● SELECTED PASSAGE:
^^^^^^^^

Science Outreach Program offers hands-on learning at Riverchase Elementary
Published 2:48 pm Thursday, January 31, 2019
HOOVER – Riverchase Elementary School students learned about physiology on Wednesday, Jan. 30, with face-to-face interaction with scientists and hands-on activities.
The University of Alabama Birmingham Cell, Developmental and Integrative Biology Science Outreach Program visited the school as it has the past several years, and about 250 students in second and fourth grades participated in exercises that included studying a animal organs for insight into how the human counterparts work.
“They pretend that they hate it, but they all really want to touch it,” said Carmel McNicholas-Bevensee, an assistant professor who runs the Science Outreach Program and was leading a station that included pumping air into pig lungs so students could see how an organ looks when it is in action.
“Our goal is to spark an interest in science, to teach them in part how their body works, and how to stay healthy and make good choices,” McNicholas-Bevensee said.
Some students were less eager than others to feel the organ, but all participated, even the student whose assessment was, “That doesn’t feel right.”
Riverchase STEAM teacher Abra Wallis said the program is especially beneficial for second and fourth graders because their studies include introductory body systems and specific body systems, respectively.
Typically, the Outreach Program visits the school for two days, but with the school being closed on Jan. 29 because of the threat of inclement weather, officials decided to fit the program into one day. So, instead of about 40 students going through at any given time, this year there were about 60 students at a time.
“It was a little extra chaotic,” Wallis said, but no one seemed to mind as they looked at tissue under microscopes and checked each other’s blood pressure.
UAB professors and students were aided by parent volunteers to run the program.
A “debriefing” was held on Thursday, Jan. 21, to go over the lessons learned.
“A lot of them talked about the feeling of the heart and the look of the lungs,” Wallis said. “When we’re talking about these things in class, it’s an abstract idea, but they were able to put an experience with it. It’s hard to experience that in an everyday science classroom setting.”

^^^^^^^^

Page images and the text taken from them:
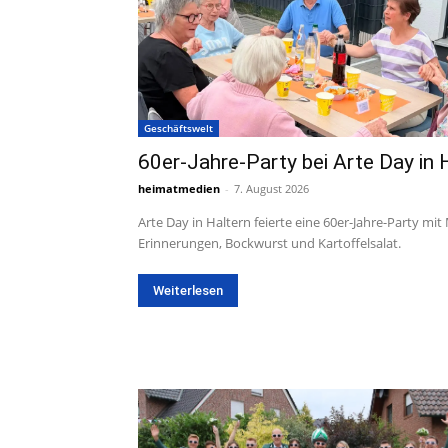
Geschäftswelt
60er-Jahre-Party bei Arte Day in 
heimatmedien
-
7. August 2026
Arte Day in Haltern feierte eine 60er-Jahre-Party mit
Erinnerungen, Bockwurst und Kartoffelsalat.
Weiterlesen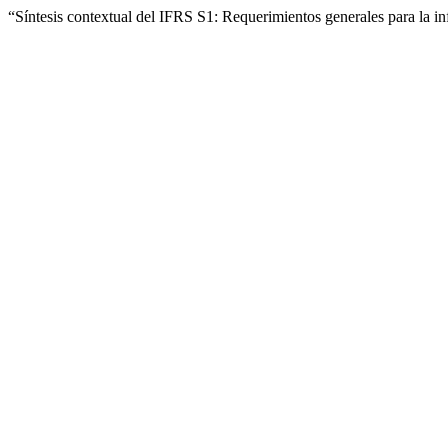
“Síntesis contextual del IFRS S1: Requerimientos generales para la in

^^^^^^^^

● EXERCISE OBJECTIVE: In the article about the science outreach visit, about how many students were going through the program at a time this year? Rely only on the article about the science outreach visit, not on the lines.

● YOUR SOLUTION: About 60 students at a time.